The country's National Development Strategy (1997) lays bare the situation.

“Current sewage disposal practices appear to cause faecal contamination of surface water and unconfined groundwater sources. Pollution of surface and groundwater also has serious impacts on fisheries resources in coastal and marine waters, which then enters the food chain for the human population. Water quality is also affected by discharge of waste from distilleries and surface runoff (pesticides).

“Agricultural runoff, which ultimately enters the coastal zone, may contribute potentially significant pollutants in the form of increased biochemical oxygen demand (BOD) and nutrient enrichment. Such pollution may have serious impacts on aquatic and marine life, and any contamination of drinking water from this run-off would impact human health. Untreated industrial effluents discharged into nearby canals and rivers will affect the quality of these waters if not rapidly dissolved.”

Further, it stated that “only limited water quality monitoring is done for drinking water sources (that is, surface and groundwaters) and limited testing is done of rivers and coastal waters as well”.

Where potable water is concerned, the supply is characterised by low water pressure in the coastal regions and projections are that it will get worse with the impacts of climate change manifested in more frequent dry periods, as well as more intense rainfall.

Under the Water Sector Enhancement Project, consultants are expected to conduct a study to determine the feasibility of using water from the Hope Canal for potable water purposes. They are also expected, in laying the groundwork for the construction of the wastewater treatment plants and the upgrade of existing infrastructure, to incorporate climate resilient designs in their plans.

The CDB, established in 1970 for the purpose of contributing to the economic growth and development of its Borrowing Member Countries (BMCs), said the Water Sector Enhancement Project is consistent with its strategic objective of supporting inclusive and sustainable growth and development within its BMCs, as well as the its corporate priorities of strengthening and modernising social and economic infrastructure; and promoting environmental sustainability (climate change resilience, environmental management).

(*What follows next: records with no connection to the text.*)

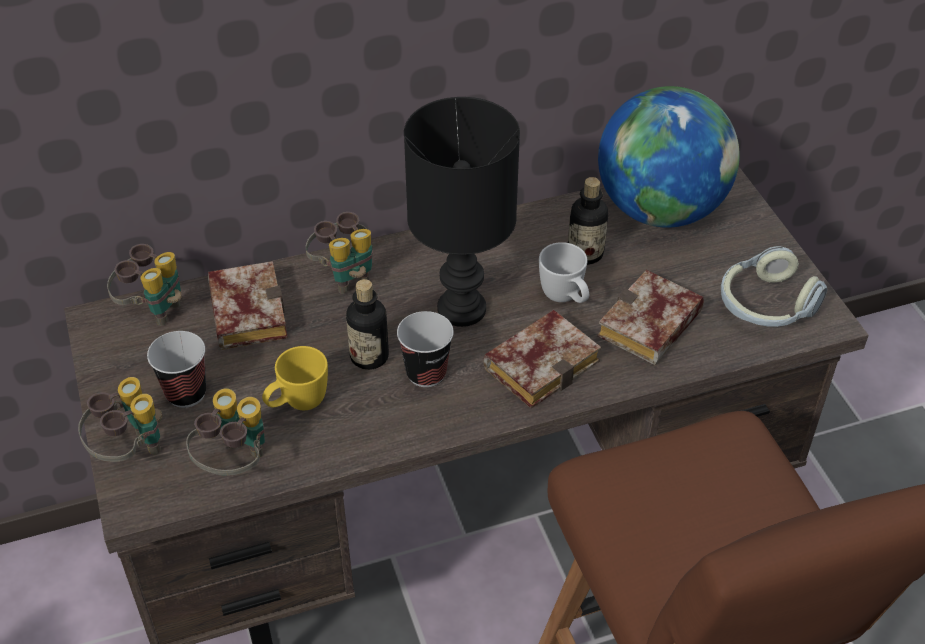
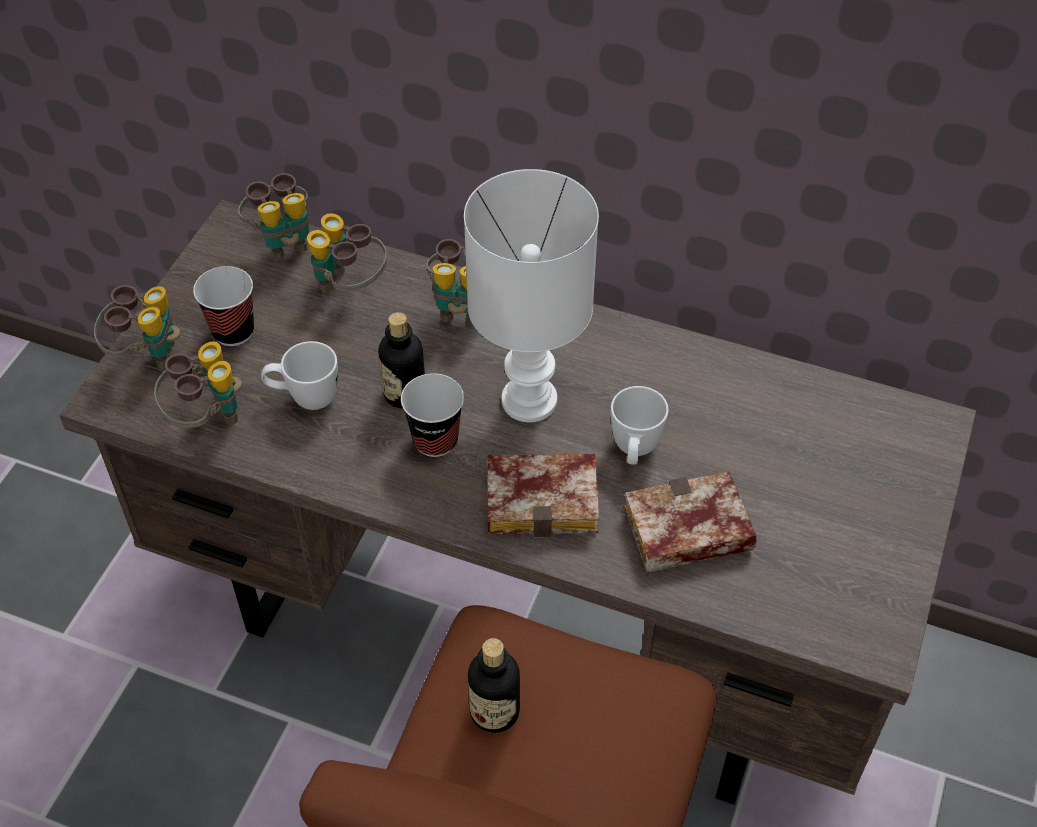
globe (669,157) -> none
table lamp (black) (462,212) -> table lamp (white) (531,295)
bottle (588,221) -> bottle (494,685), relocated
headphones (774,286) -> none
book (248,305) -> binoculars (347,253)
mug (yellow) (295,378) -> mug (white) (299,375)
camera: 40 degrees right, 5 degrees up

Previous groundwork on Guyana's wastewater system was carried out under the four-year Caribbean Regional Fund for Wastewater (CReW) project (2011-2015). It raised awareness of the issues surrounding wastewater management in the country and facilitated the creation in 2012 of the Guyana Wastewater Revolving Fund — valued at US$3 million with an additional US$560,000 in counterpart funding from the Government of Guyana. The fund offers loans to private businesses for construction and/or rehabilitation of wastewater treatment facilities at a rate below prevailing market interest rates.

CReW, which also had pilot projects in Jamaica, Belize and Trinidad & Tobago, was funded by the Global Environment Facility and implemented by the Inter-American Development Bank and UN Environment.

IDB and UN Environment did not immediately respond to Jamaica Observer questions yesterday about whether there have been any takers to date.